Stored data
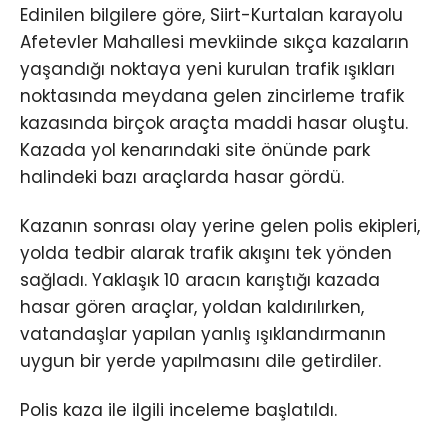
Edinilen bilgilere göre, Siirt-Kurtalan karayolu
Afetevler Mahallesi mevkiinde sıkça kazaların
yaşandığı noktaya yeni kurulan trafik ışıkları
noktasında meydana gelen zincirleme trafik
kazasında birçok araçta maddi hasar oluştu.
Kazada yol kenarındaki site önünde park
halindeki bazı araçlarda hasar gördü.
Kazanın sonrası olay yerine gelen polis ekipleri,
yolda tedbir alarak trafik akışını tek yönden
sağladı. Yaklaşık 10 aracın karıştığı kazada
hasar gören araçlar, yoldan kaldırılırken,
vatandaşlar yapılan yanlış ışıklandırmanın
uygun bir yerde yapılmasını dile getirdiler.
Polis kaza ile ilgili inceleme başlatıldı.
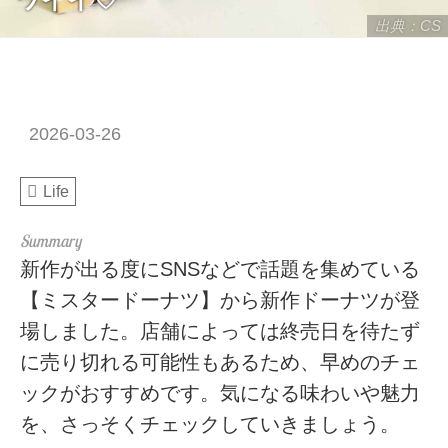
出典：CS
2026-03-26
Life
新作が出る度にSNSなどで話題を集めている
【ミスタードーナツ】から新作ドーナツが登
場しました。店舗によっては終売日を待たず
に売り切れる可能性もあるため、早めのチェ
ックがおすすめです。気になる味わいや魅力
を、さっそくチェックしていきましょう。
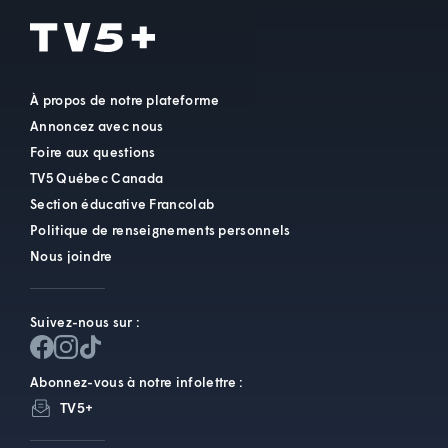
À propos de notre plateforme
Annoncez avec nous
Foire aux questions
TV5 Québec Canada
Section éducative Francolab
Politique de renseignements personnels
Nous joindre
Suivez-nous sur :
Abonnez-vous à notre infolettre :
TV5+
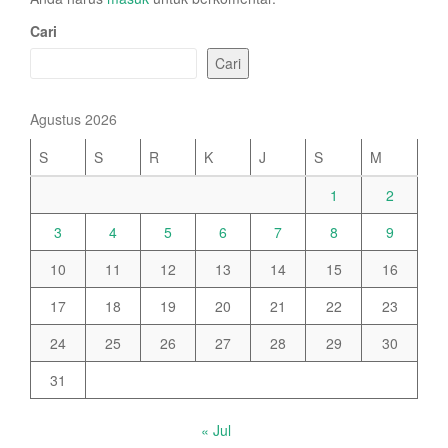
Cari
Cari
Agustus 2026
S
S
R
K
J
S
M
1
2
3
4
5
6
7
8
9
10
11
12
13
14
15
16
17
18
19
20
21
22
23
24
25
26
27
28
29
30
31
« Jul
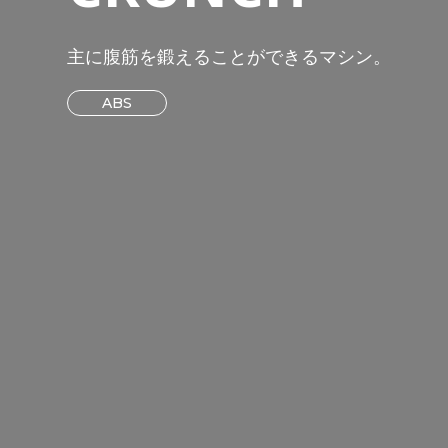
主に腹筋を鍛えることができるマシン。
ABS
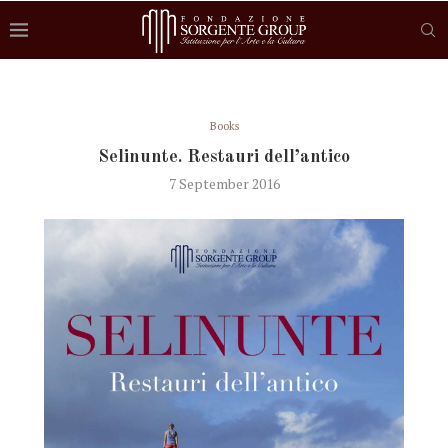
Books
Selinunte. Restauri dell’antico
7 September 2016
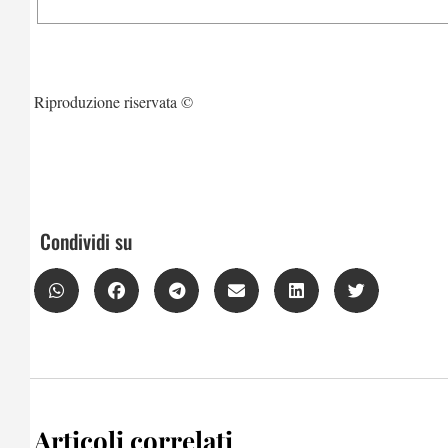
Riproduzione riservata ©
Condividi su
Articoli correlati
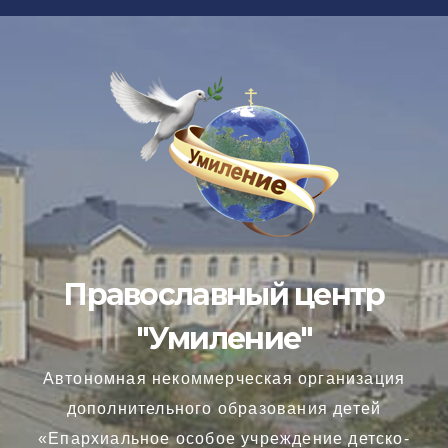
Перейти
к
содержимому
Православный центр
"Умиление"
Автономная некоммерческая организация
дополнительного образования детей
«Епархиальное особое учреждение детско-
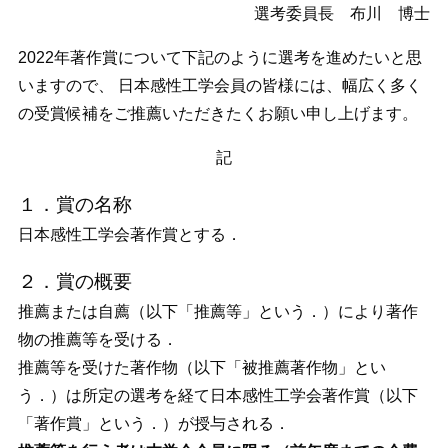
選考委員長 布川 博士
2022年著作賞について下記のように選考を進めたいと思
いますので、 日本感性工学会員の皆様には、幅広く多く
の受賞候補をご推薦いただきたくお願い申し上げます。
記
１．賞の名称
日本感性工学会著作賞とする．
２．賞の概要
推薦または自薦（以下「推薦等」という．）により著作
物の推薦等を受ける．
推薦等を受けた著作物（以下「被推薦著作物」とい
う．）は所定の選考を経て日本感性工学会著作賞（以下
「著作賞」という．）が授与される．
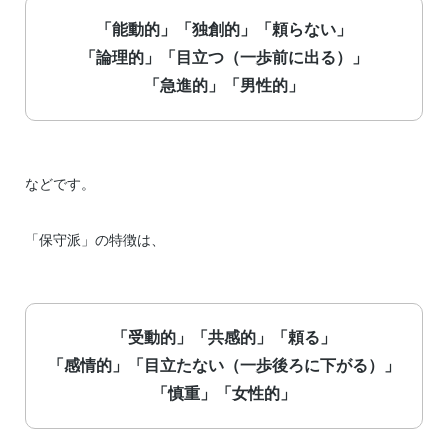
「能動的」「独創的」「頼らない」
「論理的」
「目立つ（一歩前に出る）」
「急進的」「男性的」
などです。
「保守派」の特徴は、
「受動的」「共感的」「頼る」
「感情的」
「目立たない（一歩後ろに下がる）」
「慎重」「女性的」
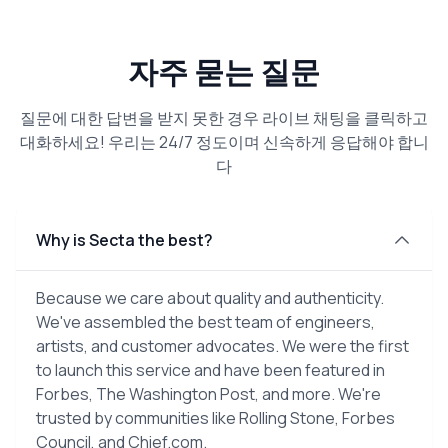
자주 묻는 질문
질문에 대한 답변을 받지 못한 경우 라이브 채팅을 클릭하고
대화하세요! 우리는 24/7 정도이며 신속하게 응답해야 합니
다
Why is Secta the best?
Because we care about quality and authenticity.
We've assembled the best team of engineers,
artists, and customer advocates. We were the first
to launch this service and have been featured in
Forbes, The Washington Post, and more. We're
trusted by communities like Rolling Stone, Forbes
Council, and Chief.com.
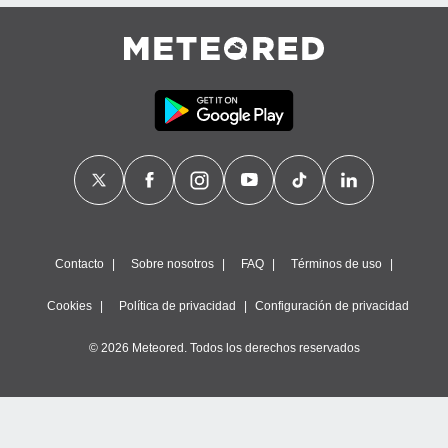
Contacto
Sobre nosotros
FAQ
Términos de uso
Cookies
Política de privacidad
Configuración de privacidad
© 2026 Meteored. Todos los derechos reservados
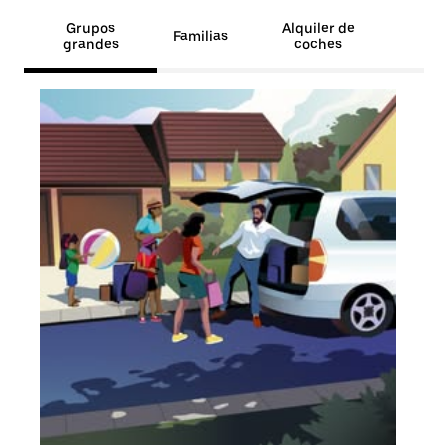
Grupos
Alquiler de
Familias
grandes
coches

• **WHAT YOU NEED TO DO**
Return a copy of each line in the entries that contains "hasar".

• **TASK RESPONSE**
kazasında birçok araçta maddi hasar oluştu.
halindeki bazı araçlarda hasar gördü.
hasar gören araçlar, yoldan kaldırılırken,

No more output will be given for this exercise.